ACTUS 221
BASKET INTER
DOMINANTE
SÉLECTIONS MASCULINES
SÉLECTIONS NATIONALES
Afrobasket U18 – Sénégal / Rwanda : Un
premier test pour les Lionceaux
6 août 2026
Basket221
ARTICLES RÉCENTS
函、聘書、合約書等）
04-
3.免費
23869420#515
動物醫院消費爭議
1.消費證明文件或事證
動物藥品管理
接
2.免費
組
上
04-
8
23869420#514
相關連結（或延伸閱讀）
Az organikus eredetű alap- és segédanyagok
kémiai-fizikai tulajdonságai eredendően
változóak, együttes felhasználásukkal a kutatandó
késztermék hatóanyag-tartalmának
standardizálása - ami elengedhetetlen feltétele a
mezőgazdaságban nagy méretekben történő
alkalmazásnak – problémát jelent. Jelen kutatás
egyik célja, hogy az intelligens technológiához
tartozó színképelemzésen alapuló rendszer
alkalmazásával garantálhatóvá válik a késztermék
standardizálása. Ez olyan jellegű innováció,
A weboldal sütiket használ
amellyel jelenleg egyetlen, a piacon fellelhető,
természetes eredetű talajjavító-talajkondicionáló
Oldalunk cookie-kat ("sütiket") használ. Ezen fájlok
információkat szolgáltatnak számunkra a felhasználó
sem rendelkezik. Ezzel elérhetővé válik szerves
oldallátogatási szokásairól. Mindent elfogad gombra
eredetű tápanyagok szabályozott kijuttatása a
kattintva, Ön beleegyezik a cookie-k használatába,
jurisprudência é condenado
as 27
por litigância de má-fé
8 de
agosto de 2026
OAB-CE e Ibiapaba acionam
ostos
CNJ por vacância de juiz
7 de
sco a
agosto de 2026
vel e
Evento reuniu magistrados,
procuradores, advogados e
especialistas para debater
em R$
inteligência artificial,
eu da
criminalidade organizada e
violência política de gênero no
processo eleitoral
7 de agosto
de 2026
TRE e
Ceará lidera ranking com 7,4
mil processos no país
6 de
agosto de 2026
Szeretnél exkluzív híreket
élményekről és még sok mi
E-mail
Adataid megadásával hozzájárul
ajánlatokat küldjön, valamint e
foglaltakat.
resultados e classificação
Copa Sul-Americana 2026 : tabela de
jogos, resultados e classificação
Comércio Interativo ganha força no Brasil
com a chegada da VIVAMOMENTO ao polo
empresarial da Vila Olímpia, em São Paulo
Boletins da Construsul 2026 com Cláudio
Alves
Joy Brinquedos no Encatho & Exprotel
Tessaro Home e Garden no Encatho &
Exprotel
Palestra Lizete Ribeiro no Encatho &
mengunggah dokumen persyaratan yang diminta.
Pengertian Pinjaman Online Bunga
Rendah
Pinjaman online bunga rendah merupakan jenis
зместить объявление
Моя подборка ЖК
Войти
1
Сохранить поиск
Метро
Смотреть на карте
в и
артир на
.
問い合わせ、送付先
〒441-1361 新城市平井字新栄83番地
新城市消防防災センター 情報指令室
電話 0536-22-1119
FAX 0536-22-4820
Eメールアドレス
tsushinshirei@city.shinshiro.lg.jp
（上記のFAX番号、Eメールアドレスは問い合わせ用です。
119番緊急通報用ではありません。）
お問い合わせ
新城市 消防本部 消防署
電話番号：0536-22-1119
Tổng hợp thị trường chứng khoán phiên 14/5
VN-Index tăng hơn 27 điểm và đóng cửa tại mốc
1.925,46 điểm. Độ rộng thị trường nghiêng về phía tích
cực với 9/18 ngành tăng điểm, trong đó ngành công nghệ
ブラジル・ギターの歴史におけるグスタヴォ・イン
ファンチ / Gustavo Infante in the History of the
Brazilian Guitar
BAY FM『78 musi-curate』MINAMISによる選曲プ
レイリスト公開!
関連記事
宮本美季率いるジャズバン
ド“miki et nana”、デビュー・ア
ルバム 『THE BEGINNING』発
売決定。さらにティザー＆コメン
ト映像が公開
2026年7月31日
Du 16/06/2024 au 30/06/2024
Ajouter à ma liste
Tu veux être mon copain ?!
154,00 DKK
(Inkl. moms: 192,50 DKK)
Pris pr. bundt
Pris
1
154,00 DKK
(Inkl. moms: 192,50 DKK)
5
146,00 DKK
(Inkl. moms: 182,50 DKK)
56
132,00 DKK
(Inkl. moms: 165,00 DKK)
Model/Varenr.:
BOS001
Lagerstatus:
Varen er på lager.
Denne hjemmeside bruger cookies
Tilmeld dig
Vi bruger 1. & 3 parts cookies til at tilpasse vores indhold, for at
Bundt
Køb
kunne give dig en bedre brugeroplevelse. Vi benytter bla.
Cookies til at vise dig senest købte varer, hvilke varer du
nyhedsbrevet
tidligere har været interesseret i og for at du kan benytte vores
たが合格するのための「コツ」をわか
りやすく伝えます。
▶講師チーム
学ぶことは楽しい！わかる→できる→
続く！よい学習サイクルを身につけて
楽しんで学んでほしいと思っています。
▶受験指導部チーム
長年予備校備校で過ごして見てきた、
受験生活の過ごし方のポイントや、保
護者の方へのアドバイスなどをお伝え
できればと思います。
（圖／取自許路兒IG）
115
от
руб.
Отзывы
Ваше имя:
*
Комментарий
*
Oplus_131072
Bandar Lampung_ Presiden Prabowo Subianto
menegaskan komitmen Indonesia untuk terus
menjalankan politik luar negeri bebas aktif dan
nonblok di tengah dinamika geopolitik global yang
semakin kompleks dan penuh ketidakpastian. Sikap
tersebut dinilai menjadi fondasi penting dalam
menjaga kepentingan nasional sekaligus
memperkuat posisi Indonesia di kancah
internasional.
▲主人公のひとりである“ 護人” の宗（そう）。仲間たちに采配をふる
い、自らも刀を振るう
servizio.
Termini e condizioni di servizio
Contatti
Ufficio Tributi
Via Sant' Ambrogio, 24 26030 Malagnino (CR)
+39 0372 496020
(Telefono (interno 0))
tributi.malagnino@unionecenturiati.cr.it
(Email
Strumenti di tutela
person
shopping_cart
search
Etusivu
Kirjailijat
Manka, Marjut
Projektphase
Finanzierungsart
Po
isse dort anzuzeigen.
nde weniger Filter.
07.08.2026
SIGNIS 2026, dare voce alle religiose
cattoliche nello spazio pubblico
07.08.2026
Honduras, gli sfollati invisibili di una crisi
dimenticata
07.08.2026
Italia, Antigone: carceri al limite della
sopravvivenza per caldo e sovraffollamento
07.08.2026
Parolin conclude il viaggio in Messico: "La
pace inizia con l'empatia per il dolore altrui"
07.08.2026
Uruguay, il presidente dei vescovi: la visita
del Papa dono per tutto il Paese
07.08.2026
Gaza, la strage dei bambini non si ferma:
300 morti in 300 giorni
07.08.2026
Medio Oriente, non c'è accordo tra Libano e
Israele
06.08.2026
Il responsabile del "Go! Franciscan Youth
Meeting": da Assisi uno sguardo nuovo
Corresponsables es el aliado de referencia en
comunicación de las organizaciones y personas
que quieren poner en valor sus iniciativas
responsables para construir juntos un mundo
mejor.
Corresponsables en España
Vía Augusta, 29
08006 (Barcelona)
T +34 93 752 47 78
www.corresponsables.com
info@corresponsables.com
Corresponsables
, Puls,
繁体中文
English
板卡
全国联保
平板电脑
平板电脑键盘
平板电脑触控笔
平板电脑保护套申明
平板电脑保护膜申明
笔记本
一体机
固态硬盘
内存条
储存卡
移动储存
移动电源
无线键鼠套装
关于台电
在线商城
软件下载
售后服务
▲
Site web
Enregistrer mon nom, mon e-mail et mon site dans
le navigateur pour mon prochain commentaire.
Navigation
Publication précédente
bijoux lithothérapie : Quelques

▶ [INSTRUCTIONS FOR THE TASK]:
Transcribe the listing verbatim, from its first line through the line containing "Pinjaman online bunga rendah merupakan jenis", with both ends included.

▶ [ANSWER FOR THIS EXERCISE]:
ACTUS 221
BASKET INTER
DOMINANTE
SÉLECTIONS MASCULINES
SÉLECTIONS NATIONALES
Afrobasket U18 – Sénégal / Rwanda : Un
premier test pour les Lionceaux
6 août 2026
Basket221
ARTICLES RÉCENTS
函、聘書、合約書等）
04-
3.免費
23869420#515
動物醫院消費爭議
1.消費證明文件或事證
動物藥品管理
接
2.免費
組
上
04-
8
23869420#514
相關連結（或延伸閱讀）
Az organikus eredetű alap- és segédanyagok
kémiai-fizikai tulajdonságai eredendően
változóak, együttes felhasználásukkal a kutatandó
késztermék hatóanyag-tartalmának
standardizálása - ami elengedhetetlen feltétele a
mezőgazdaságban nagy méretekben történő
alkalmazásnak – problémát jelent. Jelen kutatás
egyik célja, hogy az intelligens technológiához
tartozó színképelemzésen alapuló rendszer
alkalmazásával garantálhatóvá válik a késztermék
standardizálása. Ez olyan jellegű innováció,
A weboldal sütiket használ
amellyel jelenleg egyetlen, a piacon fellelhető,
természetes eredetű talajjavító-talajkondicionáló
Oldalunk cookie-kat ("sütiket") használ. Ezen fájlok
információkat szolgáltatnak számunkra a felhasználó
sem rendelkezik. Ezzel elérhetővé válik szerves
oldallátogatási szokásairól. Mindent elfogad gombra
eredetű tápanyagok szabályozott kijuttatása a
kattintva, Ön beleegyezik a cookie-k használatába,
jurisprudência é condenado
as 27
por litigância de má-fé
8 de
agosto de 2026
OAB-CE e Ibiapaba acionam
ostos
CNJ por vacância de juiz
7 de
sco a
agosto de 2026
vel e
Evento reuniu magistrados,
procuradores, advogados e
especialistas para debater
em R$
inteligência artificial,
eu da
criminalidade organizada e
violência política de gênero no
processo eleitoral
7 de agosto
de 2026
TRE e
Ceará lidera ranking com 7,4
mil processos no país
6 de
agosto de 2026
Szeretnél exkluzív híreket
élményekről és még sok mi
E-mail
Adataid megadásával hozzájárul
ajánlatokat küldjön, valamint e
foglaltakat.
resultados e classificação
Copa Sul-Americana 2026 : tabela de
jogos, resultados e classificação
Comércio Interativo ganha força no Brasil
com a chegada da VIVAMOMENTO ao polo
empresarial da Vila Olímpia, em São Paulo
Boletins da Construsul 2026 com Cláudio
Alves
Joy Brinquedos no Encatho & Exprotel
Tessaro Home e Garden no Encatho &
Exprotel
Palestra Lizete Ribeiro no Encatho &
mengunggah dokumen persyaratan yang diminta.
Pengertian Pinjaman Online Bunga
Rendah
Pinjaman online bunga rendah merupakan jenis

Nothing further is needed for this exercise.